Above all, have that talk with your kids. 

“There’s nothing private once you go digital,” Crandall says. “That’s the mindset I try to put my kids in; you may not be concerned [about what’s posted] now, but what if you want to run for office? Do you want that out there? The world is watching.”

“Hackers know kids are easy targets to be exploited,” Gullatte says. “We have to be vigilant to save our children.”

Parents need to talk with kids about posting provocative photos online, too. 

“That’s how people get caught up in human trafficking, and it’s real right now,” Gullatte says. “Keeping kids off their phones isn’t the answer. Teach them how to be responsible.”

Senti suggests parents research digital citizenship.

“Cyber bullying is a big concern for teens,” he says. “I would teach kids about cyber bullying and older people trying to interact with kids, respecting yourself and others and not using profanity.” 

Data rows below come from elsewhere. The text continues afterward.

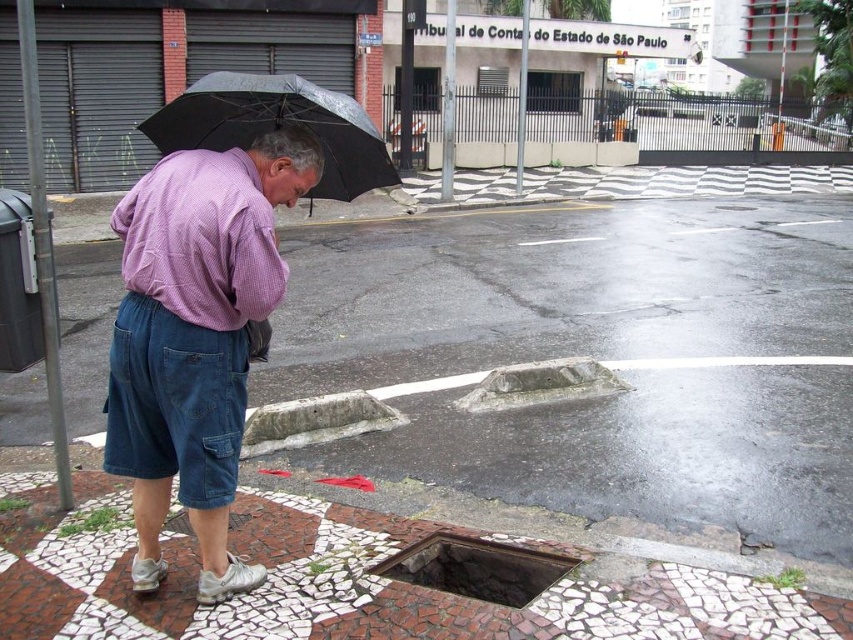
Does black matte umbrella at upper left appear under rusty metal manhole at lower center?

Incorrect, black matte umbrella at upper left is not positioned below rusty metal manhole at lower center.

Between black matte umbrella at upper left and rusty metal manhole at lower center, which one is positioned higher?

Positioned higher is black matte umbrella at upper left.

Identify the location of black matte umbrella at upper left. Image resolution: width=853 pixels, height=640 pixels. (277, 125).

The image size is (853, 640). I want to click on black matte umbrella at upper left, so click(277, 125).

Looking at this image, does white mosaic pavement at lower center have a smaller size compared to black matte umbrella at upper left?

Actually, white mosaic pavement at lower center might be larger than black matte umbrella at upper left.

Is white mosaic pavement at lower center positioned before black matte umbrella at upper left?

No, white mosaic pavement at lower center is behind black matte umbrella at upper left.

The width and height of the screenshot is (853, 640). I want to click on white mosaic pavement at lower center, so click(x=598, y=356).

Where is `white mosaic pavement at lower center`? The width and height of the screenshot is (853, 640). white mosaic pavement at lower center is located at coordinates (598, 356).

Does purple woven shirt at center have a greater width compared to rusty metal manhole at lower center?

No, purple woven shirt at center is not wider than rusty metal manhole at lower center.

Locate an element on the screen. The width and height of the screenshot is (853, 640). purple woven shirt at center is located at coordinates (195, 337).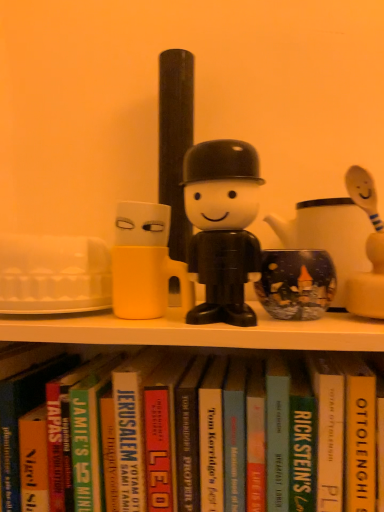
Question: Is there a large distance between hardcover book at center, which is counted as the 6th paperback book, starting from the right, and black plastic figure at center?

Choices:
 (A) no
 (B) yes

Answer: (A)

Question: Is hardcover book at center, the 1th paperback book positioned from the left, placed right next to black plastic figure at center?

Choices:
 (A) yes
 (B) no

Answer: (B)

Question: Does hardcover book at center, the 1th paperback book positioned from the left, have a larger size compared to black plastic figure at center?

Choices:
 (A) yes
 (B) no

Answer: (B)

He also recommends talking about digital safety — not using your real name or age, not telling people where you live or giving away personal information.

Crandall says he tells people that there’s no such thing as 100 percent cybersecurity.

“In the world we live in today, my whole house is listening to me,” Crandall says. “We have to balance risk with reward, as we do with everything else in life. What does your Alexa do for you? If what she does for you outweighs the risk that she can bring, then that’s the risk that you accept.”